Wie passend, dass am Sonntag Wiens Finanzstadtrat Peter Hanke (SPÖ) in einem Video klarstellte, dass der von Bürgermeister Ludwig gewährte Notkredit über 1,4 Milliarden Euro für den städtischen Energieversorger Wien Energie „Anfang Dezember“ zur Gänze zurückgezahlt wurde.
So konnte Ludwig während der "Pressestunde" auf die Frage, ob er dasselbe heute wieder tun würde – ohne die Öffentlichkeit, die Opposition oder den Gemeinderat zu informieren: „Mit dem Wissen von heute, wäre ich noch entspannter.“ Sein Verhalten sei entsprechend der Stadtverfassung gewesen. Und er betonte, dass – obwohl die Sache von den Stadtwerken, der zuständigen Magistratsabteilung im Finanzbereich, dem Finanzressort, dem Verfassungsdienst und der Magistratsdirektion geprüft wurde – er nur wenige Stunden Zeit für die Entscheidung hatte. Ansonsten hätte er nämlich den Stadtsenat damit befassen müssen.
Ob es brisante Chatnachrichten auf seinem Handy gebe? „Nehme ich nicht an“, sagt er. Freigegeben werden die Daten, wenn der gestellte Antrag, der von unabhängigen Richtern der derzeit laufenden Untersuchungskommission geprüft werde, zulässig ist.
Aufhorchen ließ der Bürgermeister allerdings mit einem Vorstoß für einen leichteren Zugang von Asylwerbern zum Arbeitsmarkt.

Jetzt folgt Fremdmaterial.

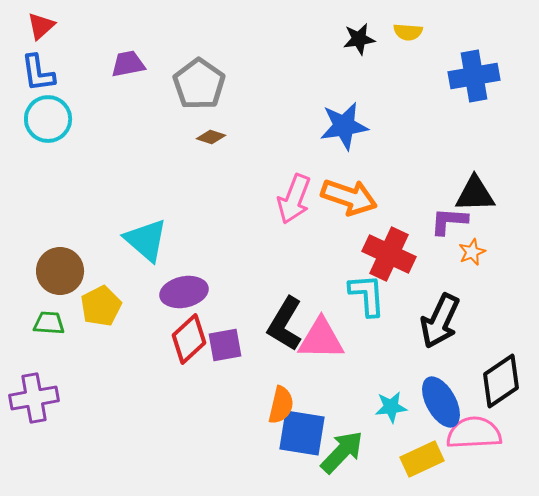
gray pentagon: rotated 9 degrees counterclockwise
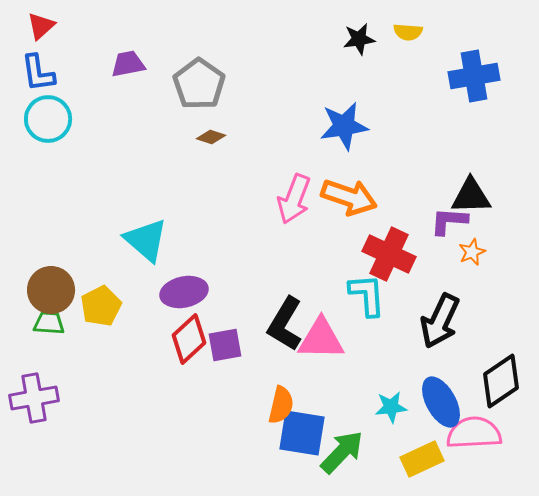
black triangle: moved 4 px left, 2 px down
brown circle: moved 9 px left, 19 px down
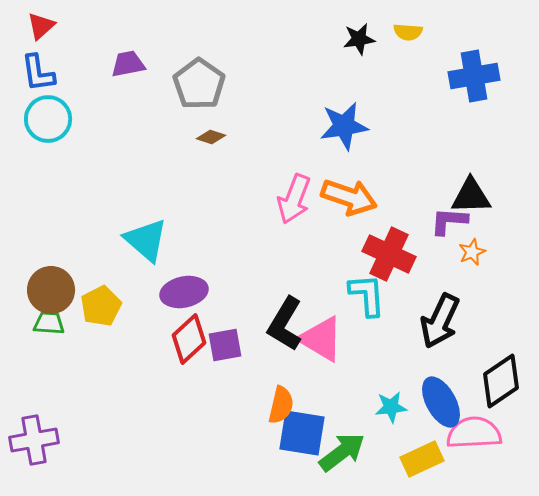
pink triangle: rotated 30 degrees clockwise
purple cross: moved 42 px down
green arrow: rotated 9 degrees clockwise
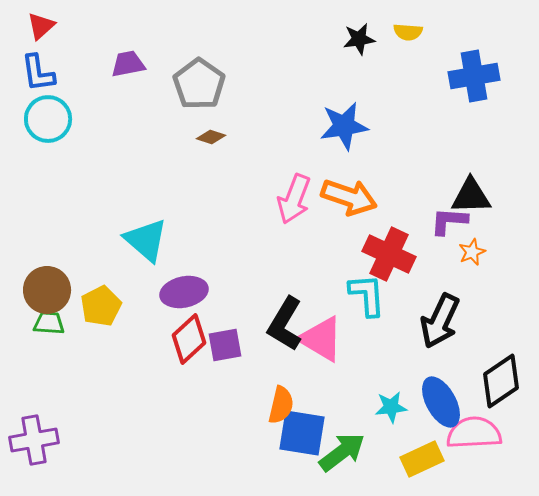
brown circle: moved 4 px left
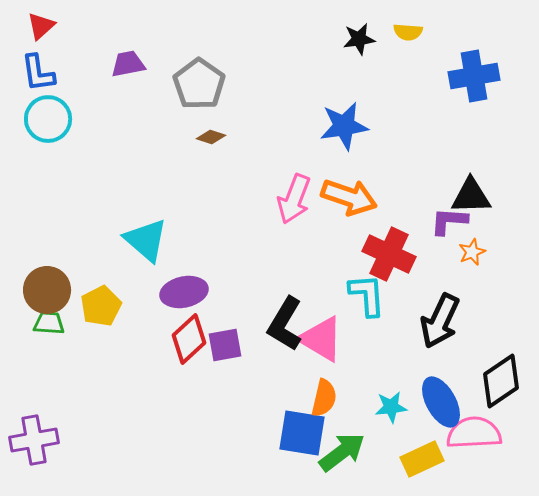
orange semicircle: moved 43 px right, 7 px up
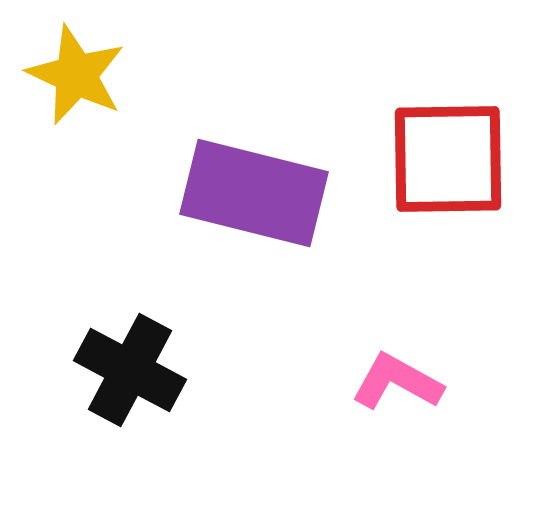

Man solle „eng mit den Sozialpartnern“ klären, ob Menschen schon während des laufenden Asylverfahrens in den Arbeitsmarkt integriert werden können. Im öffentlichen Dienst und in der Privatwirtschaft würden Arbeitskräfte fehlen, die Babyboomer-Generation gehe in Pension.
„Unbestrittene Herausforderung“
Die über 90.000 Asylanträge dieses Jahr sehe er noch nicht als eine Krise, aber als „unbestrittene Herausforderung“. Wien nehme jedenfalls mehr Menschen auf als es der mit dem Bund vereinbarten Quote entspricht, betonte Ludwig. Sanktionen für die anderen Bundesländer wünscht sich der Wiener Bürgermeister aber nicht, auch keine Wiedereinführung des Durchgriffsrechts des Bundes, stattdessen eine andere Gesprächskultur.
„Parallelwelt“
ÖVP und FPÖ ließen kein gutes Haar an den Ausführungen Ludwigs. ÖVP-Generalsekretär Christian Stocker empfahl Ludwig, in die Führungsdebatte in der SPÖ einzugreifen und für Stabilität zu sorgen. Für den Wiener Landesparteiobmann Karl Mahrer und seinen Rathaus-Klubobmann Markus Wölbitsch lebt Ludwig in einer „völligen Parallelwelt“.
FPÖ-Generalsekretär Michael Schnedlitz fand den Auftritt des Bürgermeisters „nur noch peinlich“. Und sein Landesparteichef Dominik Nepp meinte, Ludwig schiebe sein eigenes Versagen immer auf andere ab.